In the present study we asked whether the use of proteins identified in a proteomic analysis of blastema formation in amputated axolotl hindlimbs could be used as bait to identify transcription factors and their downstream targets involved in blastema formation, and construct these into interactive protein networks and pathways. We identified multiple targets of c-Myc and SP1, and also several upstream molecules (TGF-β receptors, SMADs, and cell adhesion molecules) that lead to the activation of c-Myc and SP1. We conclude that this strategy can be successful, not only for transcription factors and their targets, but for other molecules as well that might be important to regeneration and/or wound repair.

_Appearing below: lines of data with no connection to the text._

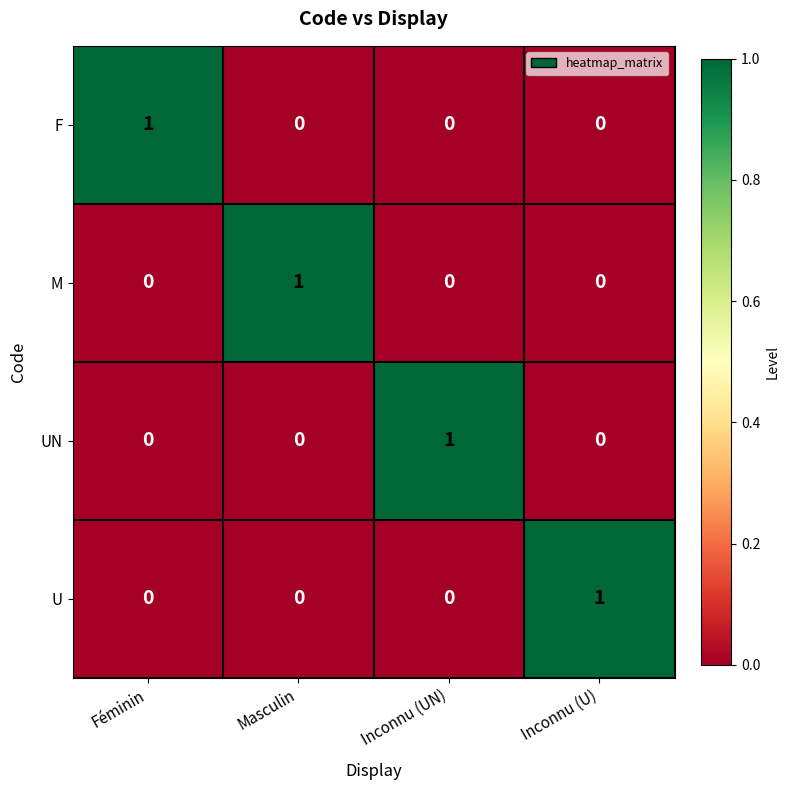

Is the value of M at Féminin greater than the value of F at Féminin?

No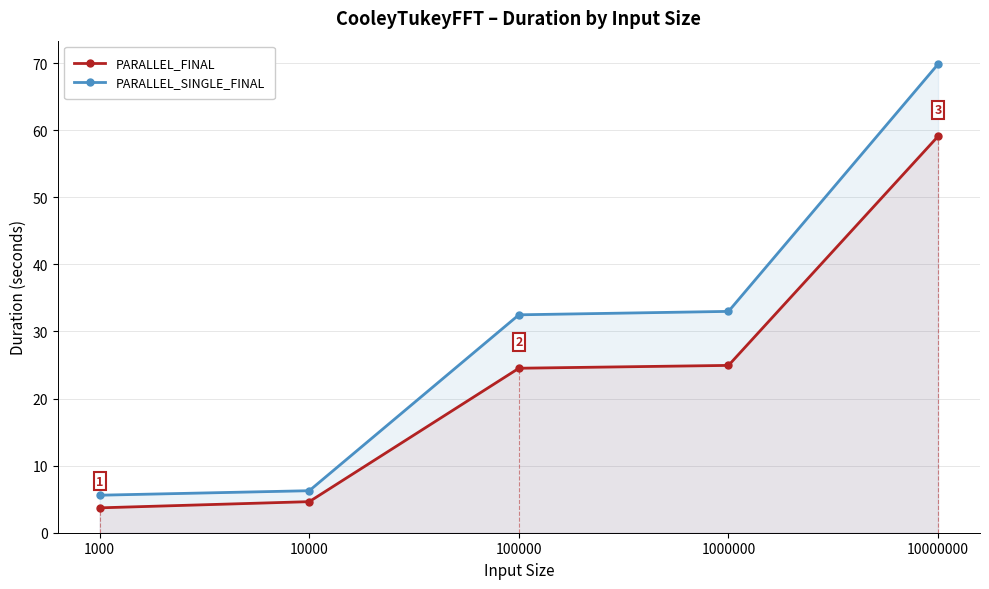

At 10000000, list the series in order from smallest to largest.

PARALLEL_FINAL, PARALLEL_SINGLE_FINAL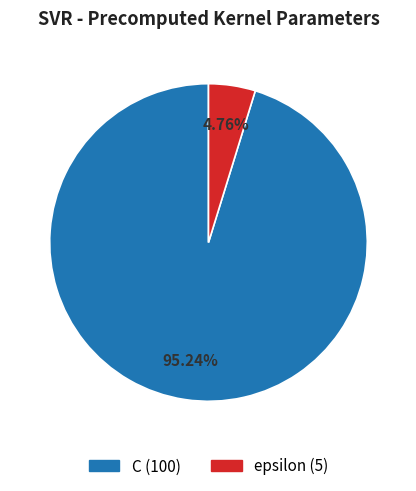

To the nearest percent, what portion does C represent?

95%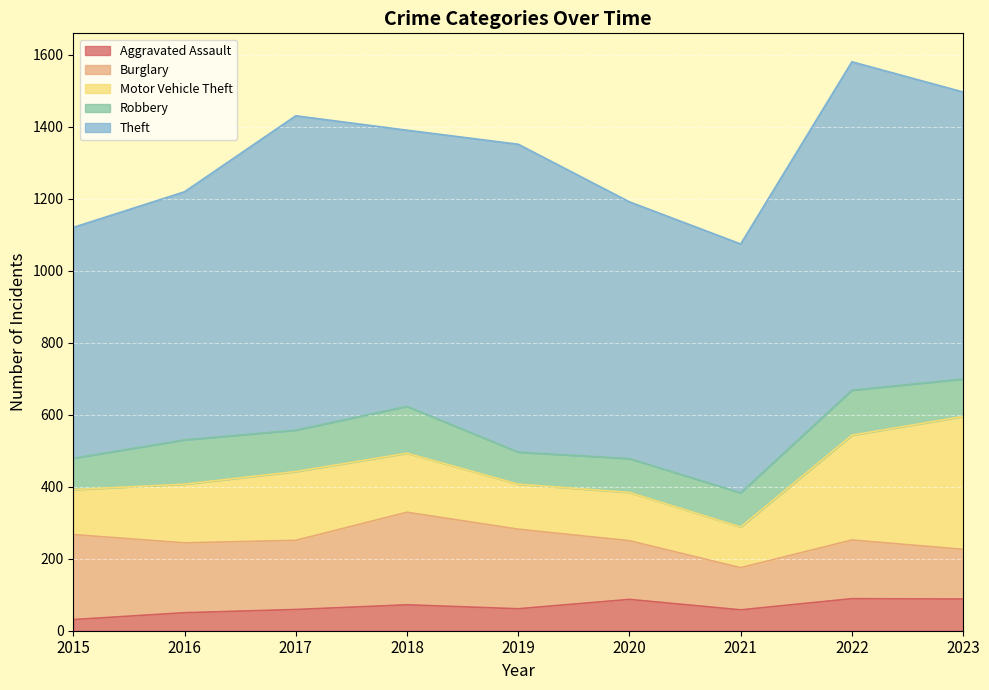

What is the value of the Motor Vehicle Theft point at the 5th from the left?

125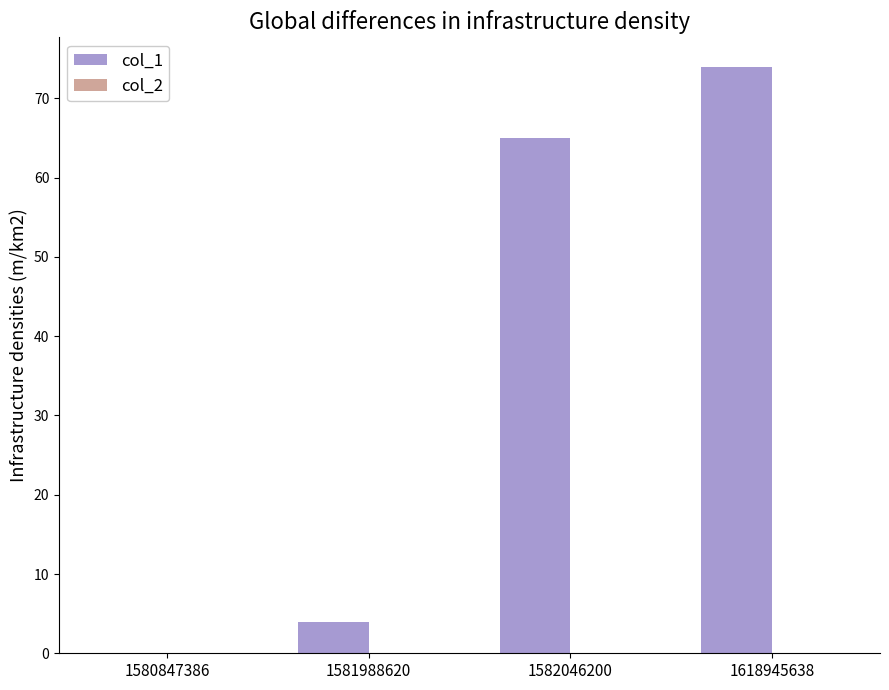

The value at 1618945638 is 45. True or false?

False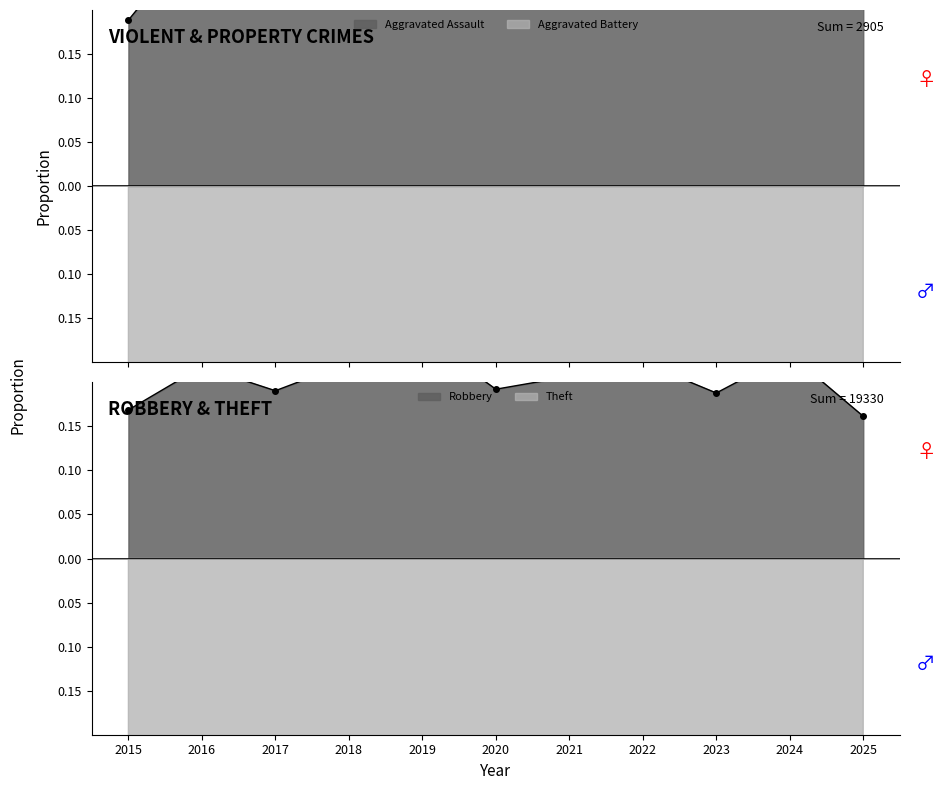

True or false: Aggravated Assault has more than 0 interior local peaks.

True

The next step is to construct hypotheses that allow experimental testing of the roles of the molecules comprising the interactive protein pathways in regeneration-competent limbs. This will unite the question-driven approach used here with the hypothesis-driven approach. Both are equally important for analysis and synthesis of data derived from complex biological processes. We are currently testing one hypothesis about the role of the centrosomal protein Evi5 (ecotropic viral integration factor 5) and the pathways it forms with several other proteins regulating the cell cycle during blastema formation and growth [15].

Finally, by deriving proteomic data from a regeneration-deficient system such as the limbs of Xenopus froglets, and applying a bioinformatics/systems biology approach, we have the possibility of identifying a set of proteins, networks and pathways that can be compared to that of the regeneration-competent axolotl to reveal the basis for the difference between the two.